Reputation: 21
I have the following data set
time person1_person_2 person2_person1 occurrence cell_count
1 A_B B_A 0 1
2 A_C C_A 0 2
3 B_A A_B 1 3
4 E_A A_E 0 4
5 C_A A_C 1 5
6 E_A A_E 0 6
7 A_B B_A 1 7
In Stata, I am trying to create the occurrence
variable. It takes the value of 1
if person1_person2
occurs in person2_person1
at an earlier time. For example, if at time = 4
and time = 6
occurrence
takes the value 0
because E_A
has not occurred in the field person2_person1
.
I have tried, with no luck:
gen occurrence = 0
local i = cell_count-1
foreach j in `i' {
replace occurrence = 1 if person1_person2 == person2_person1[_n-`j']
}
Upvotes: 1
Views: 72
Reputation: 11112
Admittedly, not as straightforward as @Nick Cox's solution, but the general idea is fairly simple: record the time of first occurrences of every value for p2_p1
and then compare with time of current values of p1_p2
.
Note there is no explicit loop here which is something I was exploring.

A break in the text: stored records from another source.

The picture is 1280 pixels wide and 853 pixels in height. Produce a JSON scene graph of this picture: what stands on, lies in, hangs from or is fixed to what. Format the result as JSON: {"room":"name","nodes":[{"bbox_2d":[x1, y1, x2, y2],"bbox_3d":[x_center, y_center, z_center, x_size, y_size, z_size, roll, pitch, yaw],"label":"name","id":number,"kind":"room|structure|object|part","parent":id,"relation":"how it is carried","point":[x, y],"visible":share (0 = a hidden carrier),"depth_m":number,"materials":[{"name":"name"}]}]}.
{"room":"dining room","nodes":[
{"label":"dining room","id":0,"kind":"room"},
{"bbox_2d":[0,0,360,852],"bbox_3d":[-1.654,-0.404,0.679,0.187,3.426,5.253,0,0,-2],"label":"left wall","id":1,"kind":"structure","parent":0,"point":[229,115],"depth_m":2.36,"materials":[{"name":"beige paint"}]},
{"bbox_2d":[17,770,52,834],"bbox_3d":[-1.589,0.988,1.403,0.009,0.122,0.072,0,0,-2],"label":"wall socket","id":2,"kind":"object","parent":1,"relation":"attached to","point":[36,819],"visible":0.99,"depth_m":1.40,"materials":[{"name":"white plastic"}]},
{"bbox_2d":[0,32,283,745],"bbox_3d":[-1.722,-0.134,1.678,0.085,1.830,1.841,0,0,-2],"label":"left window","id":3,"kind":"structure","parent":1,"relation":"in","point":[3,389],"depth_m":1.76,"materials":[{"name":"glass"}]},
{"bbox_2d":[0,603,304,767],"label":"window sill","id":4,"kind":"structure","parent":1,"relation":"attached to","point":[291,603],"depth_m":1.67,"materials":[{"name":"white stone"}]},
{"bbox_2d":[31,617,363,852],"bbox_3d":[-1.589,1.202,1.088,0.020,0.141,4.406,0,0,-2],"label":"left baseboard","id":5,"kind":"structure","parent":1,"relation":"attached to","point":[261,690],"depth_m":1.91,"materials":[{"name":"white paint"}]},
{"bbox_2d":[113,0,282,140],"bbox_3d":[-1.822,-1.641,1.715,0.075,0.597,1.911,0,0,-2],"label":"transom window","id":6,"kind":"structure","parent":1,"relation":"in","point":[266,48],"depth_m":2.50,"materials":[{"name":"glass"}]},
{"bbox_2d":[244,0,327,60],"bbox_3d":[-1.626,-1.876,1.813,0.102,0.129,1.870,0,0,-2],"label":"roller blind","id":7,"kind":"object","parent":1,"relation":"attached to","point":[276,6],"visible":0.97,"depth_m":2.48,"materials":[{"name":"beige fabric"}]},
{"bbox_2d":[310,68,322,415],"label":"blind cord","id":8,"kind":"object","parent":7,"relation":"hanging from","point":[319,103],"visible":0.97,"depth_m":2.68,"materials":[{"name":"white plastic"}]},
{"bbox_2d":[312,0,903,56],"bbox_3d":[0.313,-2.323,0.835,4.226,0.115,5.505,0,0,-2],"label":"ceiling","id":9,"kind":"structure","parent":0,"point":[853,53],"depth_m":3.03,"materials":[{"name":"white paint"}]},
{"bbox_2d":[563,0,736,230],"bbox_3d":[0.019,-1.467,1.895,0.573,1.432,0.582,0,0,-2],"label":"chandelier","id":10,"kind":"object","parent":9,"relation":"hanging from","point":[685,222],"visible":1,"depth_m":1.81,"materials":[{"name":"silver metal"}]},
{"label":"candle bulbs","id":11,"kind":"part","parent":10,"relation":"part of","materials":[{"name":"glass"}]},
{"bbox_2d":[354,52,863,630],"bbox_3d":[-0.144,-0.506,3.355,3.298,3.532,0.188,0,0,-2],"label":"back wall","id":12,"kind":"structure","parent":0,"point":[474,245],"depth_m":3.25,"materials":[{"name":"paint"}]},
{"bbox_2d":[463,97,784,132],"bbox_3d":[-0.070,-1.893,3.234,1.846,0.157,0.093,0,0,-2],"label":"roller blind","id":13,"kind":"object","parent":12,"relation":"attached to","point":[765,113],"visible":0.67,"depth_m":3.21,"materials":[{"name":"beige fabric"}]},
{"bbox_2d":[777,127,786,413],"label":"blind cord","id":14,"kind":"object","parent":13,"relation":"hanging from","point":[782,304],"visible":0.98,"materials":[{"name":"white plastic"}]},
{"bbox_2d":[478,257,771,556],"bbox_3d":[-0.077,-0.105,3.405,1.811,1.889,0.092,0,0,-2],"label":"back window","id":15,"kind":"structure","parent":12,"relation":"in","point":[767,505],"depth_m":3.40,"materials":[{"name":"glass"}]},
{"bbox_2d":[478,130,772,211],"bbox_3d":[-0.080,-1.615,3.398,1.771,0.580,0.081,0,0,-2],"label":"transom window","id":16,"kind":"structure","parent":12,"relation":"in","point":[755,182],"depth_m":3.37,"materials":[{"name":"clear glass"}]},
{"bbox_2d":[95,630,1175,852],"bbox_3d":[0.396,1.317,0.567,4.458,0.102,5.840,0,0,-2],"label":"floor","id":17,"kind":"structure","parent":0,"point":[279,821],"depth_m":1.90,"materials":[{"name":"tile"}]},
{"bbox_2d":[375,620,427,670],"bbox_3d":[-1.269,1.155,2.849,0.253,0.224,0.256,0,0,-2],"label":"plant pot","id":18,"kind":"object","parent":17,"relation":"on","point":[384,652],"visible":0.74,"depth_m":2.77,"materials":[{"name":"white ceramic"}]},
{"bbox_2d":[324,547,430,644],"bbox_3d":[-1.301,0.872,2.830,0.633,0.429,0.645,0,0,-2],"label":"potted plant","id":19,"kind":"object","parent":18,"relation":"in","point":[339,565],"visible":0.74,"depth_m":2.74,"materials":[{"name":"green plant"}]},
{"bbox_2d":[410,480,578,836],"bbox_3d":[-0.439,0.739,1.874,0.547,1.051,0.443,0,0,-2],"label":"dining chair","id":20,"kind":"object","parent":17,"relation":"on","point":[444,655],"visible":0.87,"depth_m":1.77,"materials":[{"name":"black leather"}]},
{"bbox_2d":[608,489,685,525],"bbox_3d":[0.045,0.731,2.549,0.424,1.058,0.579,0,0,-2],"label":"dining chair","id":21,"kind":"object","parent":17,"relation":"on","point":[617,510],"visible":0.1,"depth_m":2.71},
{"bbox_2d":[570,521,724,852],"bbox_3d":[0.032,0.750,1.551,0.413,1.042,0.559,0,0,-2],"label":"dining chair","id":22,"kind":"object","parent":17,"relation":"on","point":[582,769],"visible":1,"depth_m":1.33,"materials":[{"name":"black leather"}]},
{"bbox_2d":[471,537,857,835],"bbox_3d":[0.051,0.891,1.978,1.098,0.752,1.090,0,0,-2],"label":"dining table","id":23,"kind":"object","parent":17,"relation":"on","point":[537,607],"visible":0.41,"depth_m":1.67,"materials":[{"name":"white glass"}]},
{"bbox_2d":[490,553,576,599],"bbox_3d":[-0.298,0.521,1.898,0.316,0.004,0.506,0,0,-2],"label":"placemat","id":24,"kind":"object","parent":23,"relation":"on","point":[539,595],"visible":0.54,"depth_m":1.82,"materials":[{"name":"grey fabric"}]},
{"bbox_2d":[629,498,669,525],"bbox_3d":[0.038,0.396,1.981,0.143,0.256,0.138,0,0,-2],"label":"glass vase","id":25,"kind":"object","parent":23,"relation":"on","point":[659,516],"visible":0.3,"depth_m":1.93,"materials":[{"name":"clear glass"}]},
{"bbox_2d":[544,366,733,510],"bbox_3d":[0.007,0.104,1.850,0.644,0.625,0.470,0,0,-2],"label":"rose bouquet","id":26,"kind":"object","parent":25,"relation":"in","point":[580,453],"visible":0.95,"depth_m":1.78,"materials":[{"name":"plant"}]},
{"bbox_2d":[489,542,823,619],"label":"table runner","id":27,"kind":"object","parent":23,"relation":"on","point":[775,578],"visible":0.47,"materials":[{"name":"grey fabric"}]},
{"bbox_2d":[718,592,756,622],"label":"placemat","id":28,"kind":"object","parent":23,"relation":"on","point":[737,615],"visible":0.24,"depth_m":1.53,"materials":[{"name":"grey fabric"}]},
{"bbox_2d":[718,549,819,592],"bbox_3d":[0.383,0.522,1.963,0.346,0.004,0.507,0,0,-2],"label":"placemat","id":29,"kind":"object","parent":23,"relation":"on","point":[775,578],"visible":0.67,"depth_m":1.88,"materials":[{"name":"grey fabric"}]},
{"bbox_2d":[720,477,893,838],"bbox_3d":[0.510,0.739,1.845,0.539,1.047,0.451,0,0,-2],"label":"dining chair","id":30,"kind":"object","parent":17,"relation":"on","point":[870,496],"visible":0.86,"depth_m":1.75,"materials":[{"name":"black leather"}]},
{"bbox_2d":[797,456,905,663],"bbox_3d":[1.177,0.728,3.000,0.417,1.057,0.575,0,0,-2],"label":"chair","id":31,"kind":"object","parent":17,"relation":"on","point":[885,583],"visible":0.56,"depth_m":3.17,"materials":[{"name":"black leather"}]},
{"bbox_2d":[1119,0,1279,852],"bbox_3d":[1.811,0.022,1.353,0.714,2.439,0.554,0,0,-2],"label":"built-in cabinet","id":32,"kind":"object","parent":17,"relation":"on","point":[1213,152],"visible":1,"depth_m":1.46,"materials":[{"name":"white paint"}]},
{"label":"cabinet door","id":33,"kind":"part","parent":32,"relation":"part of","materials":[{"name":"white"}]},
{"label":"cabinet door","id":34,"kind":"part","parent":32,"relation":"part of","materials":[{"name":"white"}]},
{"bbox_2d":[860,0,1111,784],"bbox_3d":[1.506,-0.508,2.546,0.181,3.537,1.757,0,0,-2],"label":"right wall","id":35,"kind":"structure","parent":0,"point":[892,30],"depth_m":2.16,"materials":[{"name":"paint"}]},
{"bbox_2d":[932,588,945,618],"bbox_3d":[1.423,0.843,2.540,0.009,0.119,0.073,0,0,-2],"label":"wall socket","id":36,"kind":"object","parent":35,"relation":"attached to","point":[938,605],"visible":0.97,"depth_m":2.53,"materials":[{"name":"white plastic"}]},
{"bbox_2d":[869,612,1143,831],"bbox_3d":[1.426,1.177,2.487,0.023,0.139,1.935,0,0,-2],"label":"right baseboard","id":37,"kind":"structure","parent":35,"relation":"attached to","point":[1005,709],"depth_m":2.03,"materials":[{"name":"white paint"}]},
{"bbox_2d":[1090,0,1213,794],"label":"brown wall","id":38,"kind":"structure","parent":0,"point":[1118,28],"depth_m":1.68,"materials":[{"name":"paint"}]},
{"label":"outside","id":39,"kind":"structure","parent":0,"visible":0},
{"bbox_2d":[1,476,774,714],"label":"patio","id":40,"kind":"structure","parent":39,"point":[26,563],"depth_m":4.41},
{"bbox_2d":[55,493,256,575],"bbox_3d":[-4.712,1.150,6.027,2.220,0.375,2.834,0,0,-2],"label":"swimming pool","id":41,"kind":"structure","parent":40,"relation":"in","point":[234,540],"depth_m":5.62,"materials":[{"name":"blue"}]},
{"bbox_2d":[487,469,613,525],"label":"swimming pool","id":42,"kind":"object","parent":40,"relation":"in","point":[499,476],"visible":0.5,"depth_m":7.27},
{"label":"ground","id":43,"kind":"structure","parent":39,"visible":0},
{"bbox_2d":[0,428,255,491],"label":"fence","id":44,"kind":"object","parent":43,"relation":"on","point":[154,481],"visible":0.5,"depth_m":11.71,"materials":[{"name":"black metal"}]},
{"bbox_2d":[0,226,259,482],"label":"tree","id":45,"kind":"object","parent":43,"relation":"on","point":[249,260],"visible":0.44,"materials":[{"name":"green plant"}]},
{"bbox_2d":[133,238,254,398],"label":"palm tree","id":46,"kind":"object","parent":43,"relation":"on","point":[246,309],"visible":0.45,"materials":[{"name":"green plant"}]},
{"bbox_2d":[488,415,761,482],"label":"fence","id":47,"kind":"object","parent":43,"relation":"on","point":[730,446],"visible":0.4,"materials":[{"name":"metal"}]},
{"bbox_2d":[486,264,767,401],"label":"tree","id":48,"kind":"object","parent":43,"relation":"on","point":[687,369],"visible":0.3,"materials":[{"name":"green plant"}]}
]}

It does not necessarily mean it is more efficient.
clear all
set more off
clear
input time str3 p1_p2 str3 p2_p1
1 A_B B_A
2 A_C C_A
3 B_A A_B
4 E_A A_E
5 C_A A_C
6 E_A A_E
7 A_B B_A
8 P_M M_P
9 A_B B_A
end
list
tempfile main
save "`main'"
* Create auxiliary data of first occurrences
bysort p2_p1 (time): gen firstflag = (_n == 1) // flag if first occurrence
drop if firstflag == 0 // drop if not first occurrence
drop firstflag p1_p2 // drop unnecessary variables
rename time firsttime // rename accordingly
rename p2_p1 p1_p2 // needed for -merge-
tempfile aux
save "`aux'"
* Merge main data with auxiliary
use "`main'", clear
merge m:1 p1_p2 using "`aux'", keep(master match)

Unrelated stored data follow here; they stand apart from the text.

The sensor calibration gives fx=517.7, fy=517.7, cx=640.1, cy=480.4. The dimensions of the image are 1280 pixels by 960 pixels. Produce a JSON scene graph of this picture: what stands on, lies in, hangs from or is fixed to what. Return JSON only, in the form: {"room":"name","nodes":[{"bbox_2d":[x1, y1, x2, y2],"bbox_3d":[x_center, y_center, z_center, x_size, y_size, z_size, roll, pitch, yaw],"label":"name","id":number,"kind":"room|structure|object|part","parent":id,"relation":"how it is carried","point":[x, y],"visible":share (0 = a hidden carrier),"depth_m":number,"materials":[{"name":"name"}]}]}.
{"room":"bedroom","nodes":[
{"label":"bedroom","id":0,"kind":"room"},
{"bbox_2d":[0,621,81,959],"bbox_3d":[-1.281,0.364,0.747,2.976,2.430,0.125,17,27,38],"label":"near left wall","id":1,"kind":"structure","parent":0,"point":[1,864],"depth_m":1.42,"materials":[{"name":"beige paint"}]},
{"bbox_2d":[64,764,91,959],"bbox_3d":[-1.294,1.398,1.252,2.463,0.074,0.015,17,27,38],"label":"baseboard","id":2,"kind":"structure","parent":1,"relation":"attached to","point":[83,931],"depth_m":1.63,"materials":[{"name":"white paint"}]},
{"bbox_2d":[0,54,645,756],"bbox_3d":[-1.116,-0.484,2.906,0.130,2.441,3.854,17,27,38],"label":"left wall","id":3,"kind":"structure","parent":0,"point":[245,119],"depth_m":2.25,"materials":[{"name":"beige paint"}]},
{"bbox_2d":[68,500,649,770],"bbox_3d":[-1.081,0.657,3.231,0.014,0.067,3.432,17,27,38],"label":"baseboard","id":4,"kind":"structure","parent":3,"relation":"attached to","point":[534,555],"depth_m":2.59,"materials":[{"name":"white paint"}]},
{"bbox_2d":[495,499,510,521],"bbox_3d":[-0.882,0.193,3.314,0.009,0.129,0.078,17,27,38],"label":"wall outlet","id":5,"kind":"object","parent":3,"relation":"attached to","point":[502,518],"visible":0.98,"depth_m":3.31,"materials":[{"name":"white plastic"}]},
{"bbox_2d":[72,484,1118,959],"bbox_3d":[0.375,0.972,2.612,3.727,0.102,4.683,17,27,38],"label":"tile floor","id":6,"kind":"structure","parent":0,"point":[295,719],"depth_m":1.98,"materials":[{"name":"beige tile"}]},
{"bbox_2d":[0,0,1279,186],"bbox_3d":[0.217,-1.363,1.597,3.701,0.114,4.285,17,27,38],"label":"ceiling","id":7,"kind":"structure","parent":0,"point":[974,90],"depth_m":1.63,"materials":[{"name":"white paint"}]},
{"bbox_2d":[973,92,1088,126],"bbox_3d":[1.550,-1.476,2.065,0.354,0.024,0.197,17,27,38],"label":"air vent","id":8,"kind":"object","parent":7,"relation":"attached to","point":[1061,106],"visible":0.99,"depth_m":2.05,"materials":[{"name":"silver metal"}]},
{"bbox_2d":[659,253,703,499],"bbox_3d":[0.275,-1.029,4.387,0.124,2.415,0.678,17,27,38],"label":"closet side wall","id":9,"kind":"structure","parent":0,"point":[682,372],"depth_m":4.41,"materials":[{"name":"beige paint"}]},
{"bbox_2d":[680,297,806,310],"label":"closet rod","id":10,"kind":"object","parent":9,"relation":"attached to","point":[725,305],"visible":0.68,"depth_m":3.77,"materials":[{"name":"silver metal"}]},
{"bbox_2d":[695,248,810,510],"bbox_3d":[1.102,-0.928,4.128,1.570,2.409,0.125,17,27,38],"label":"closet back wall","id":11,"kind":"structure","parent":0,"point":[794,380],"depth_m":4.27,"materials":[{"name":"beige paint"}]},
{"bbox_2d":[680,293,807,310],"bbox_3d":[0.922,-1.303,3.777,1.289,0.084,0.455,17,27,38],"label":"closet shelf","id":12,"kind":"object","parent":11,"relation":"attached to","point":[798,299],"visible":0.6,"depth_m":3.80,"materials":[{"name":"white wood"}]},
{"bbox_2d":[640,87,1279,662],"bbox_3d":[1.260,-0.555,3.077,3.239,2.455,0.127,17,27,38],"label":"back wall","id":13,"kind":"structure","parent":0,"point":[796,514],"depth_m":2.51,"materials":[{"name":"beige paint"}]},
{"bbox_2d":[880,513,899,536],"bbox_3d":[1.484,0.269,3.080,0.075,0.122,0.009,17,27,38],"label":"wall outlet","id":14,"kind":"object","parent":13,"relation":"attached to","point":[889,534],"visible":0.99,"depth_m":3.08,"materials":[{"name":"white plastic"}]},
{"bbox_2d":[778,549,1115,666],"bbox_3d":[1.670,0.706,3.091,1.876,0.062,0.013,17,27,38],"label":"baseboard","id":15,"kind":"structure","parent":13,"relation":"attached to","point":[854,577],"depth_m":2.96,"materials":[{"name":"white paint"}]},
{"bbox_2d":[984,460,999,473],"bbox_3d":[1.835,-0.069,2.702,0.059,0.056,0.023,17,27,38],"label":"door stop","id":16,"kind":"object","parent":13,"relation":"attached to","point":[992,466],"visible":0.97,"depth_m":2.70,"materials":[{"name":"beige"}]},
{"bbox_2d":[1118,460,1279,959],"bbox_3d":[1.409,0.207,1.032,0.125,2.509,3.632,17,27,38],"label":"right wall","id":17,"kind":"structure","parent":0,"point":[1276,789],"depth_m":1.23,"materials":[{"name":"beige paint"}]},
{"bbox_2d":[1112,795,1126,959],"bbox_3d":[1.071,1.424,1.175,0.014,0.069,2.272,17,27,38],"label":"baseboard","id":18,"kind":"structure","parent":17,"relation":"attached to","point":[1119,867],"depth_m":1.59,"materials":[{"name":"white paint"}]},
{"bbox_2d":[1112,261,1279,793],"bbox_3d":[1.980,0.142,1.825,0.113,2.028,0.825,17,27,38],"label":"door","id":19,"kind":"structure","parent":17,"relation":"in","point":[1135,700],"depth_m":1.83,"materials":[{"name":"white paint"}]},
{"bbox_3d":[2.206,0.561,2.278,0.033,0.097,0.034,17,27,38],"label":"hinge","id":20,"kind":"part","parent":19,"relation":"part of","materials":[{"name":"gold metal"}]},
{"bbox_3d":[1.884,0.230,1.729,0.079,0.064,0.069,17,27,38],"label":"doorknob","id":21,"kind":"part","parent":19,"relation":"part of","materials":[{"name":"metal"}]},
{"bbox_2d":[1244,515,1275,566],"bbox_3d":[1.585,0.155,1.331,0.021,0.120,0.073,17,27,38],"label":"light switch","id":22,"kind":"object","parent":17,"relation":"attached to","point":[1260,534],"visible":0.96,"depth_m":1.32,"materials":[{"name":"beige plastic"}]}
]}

* Compute variable of interest
gen ocurr = (firsttime < time)
* List
drop firsttime _merge
sort time
list
Upvotes: 0
Reputation: 37318
As you guessed, one way to do this is with a loop.
clear
input time str3 person1_person2 str3 person2_person1
1 A_B B_A
2 A_C C_A
3 B_A A_B
4 E_A A_E
5 C_A A_C
6 E_A A_E
7 A_B B_A
end
gen occurrence = 0
qui forval i = 2/`=_N' {
local I = `i' - 1
count if person2_person1 == person1_person2[`i'] in 1/`I'
if r(N) replace occurrence = 1 in `i'
}
if r(N)
is equivalent to if r(N) > 0
as r(N)
being true (non-zero) and being positive are one and the same, as a count can never be negative. r(N)
is the result left in memory by count
. See e.g. http://www.stata-journal.com/sjpdf.html?articlenum=pr0029 and http://www.stata-journal.com/sjpdf.html?articlenum=pr0033 for tutorials on count
.
Your code includes the lines
local i = cell_count-1
foreach j in `i' {
The first will be evaluated as
local i = cell_count[1] - 1
which comes out as 0, so your loop is just
foreach j in 0 {
and so is the single line
replace occurrence = 1 if person1_person2 == person2_person1[_n]
or
replace occurrence = 1 if person1_person2 == person2_person1
which tests for simultaneous equality. It's not luck you need, but logic!
Upvotes: 3